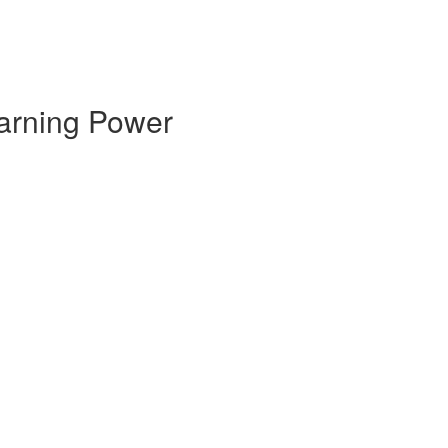
earning Power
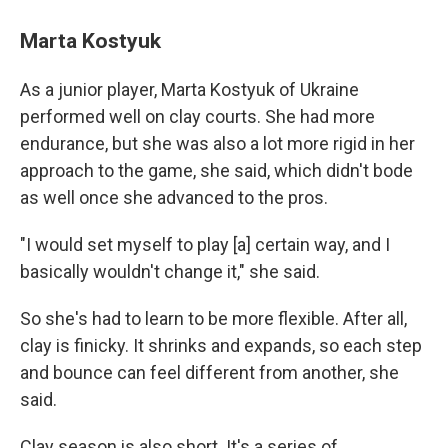
Marta Kostyuk
As a junior player, Marta Kostyuk of Ukraine
performed well on clay courts. She had more
endurance, but she was also a lot more rigid in her
approach to the game, she said, which didn't bode
as well once she advanced to the pros.
"I would set myself to play [a] certain way, and I
basically wouldn't change it," she said.
So she's had to learn to be more flexible. After all,
clay is finicky. It shrinks and expands, so each step
and bounce can feel different from another, she
said.
Clay season is also short. It's a series of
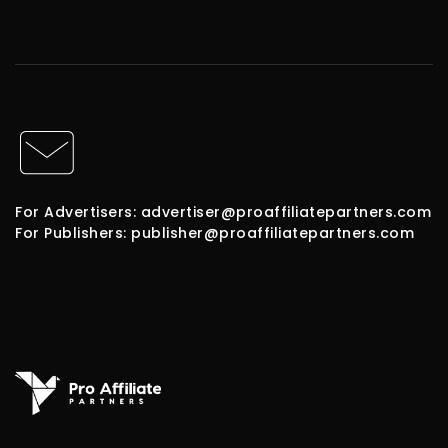
For Advertisers: advertiser@proaffiliatepartners.com
For Publishers: publisher@proaffiliatepartners.com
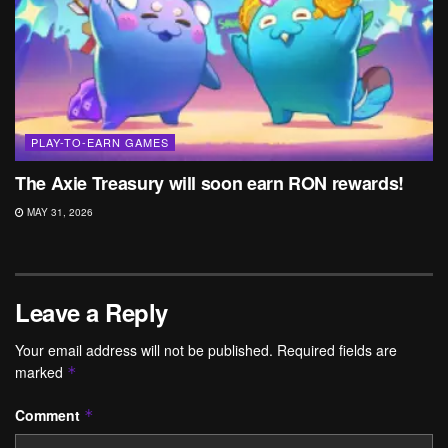
PLAY-TO-EARN GAMES
The Axie Treasury will soon earn RON rewards!
MAY 31, 2026
Leave a Reply
Your email address will not be published.
Required fields are
marked
*
Comment
*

══════════════════════════════

> [PROBLEM REQUIREMENTS]: Copy word for word the span of the records above that begins at the line with "and bounce can" and ends at the line with "Leave a Reply", including those two lines but not the pictures.

> [TASK RESULT]:
and bounce can feel different from another, she
said.
Clay season is also short. It's a series of
For Advertisers: advertiser@proaffiliatepartners.com
For Publishers: publisher@proaffiliatepartners.com
PLAY-TO-EARN GAMES
The Axie Treasury will soon earn RON rewards!
MAY 31, 2026
Leave a Reply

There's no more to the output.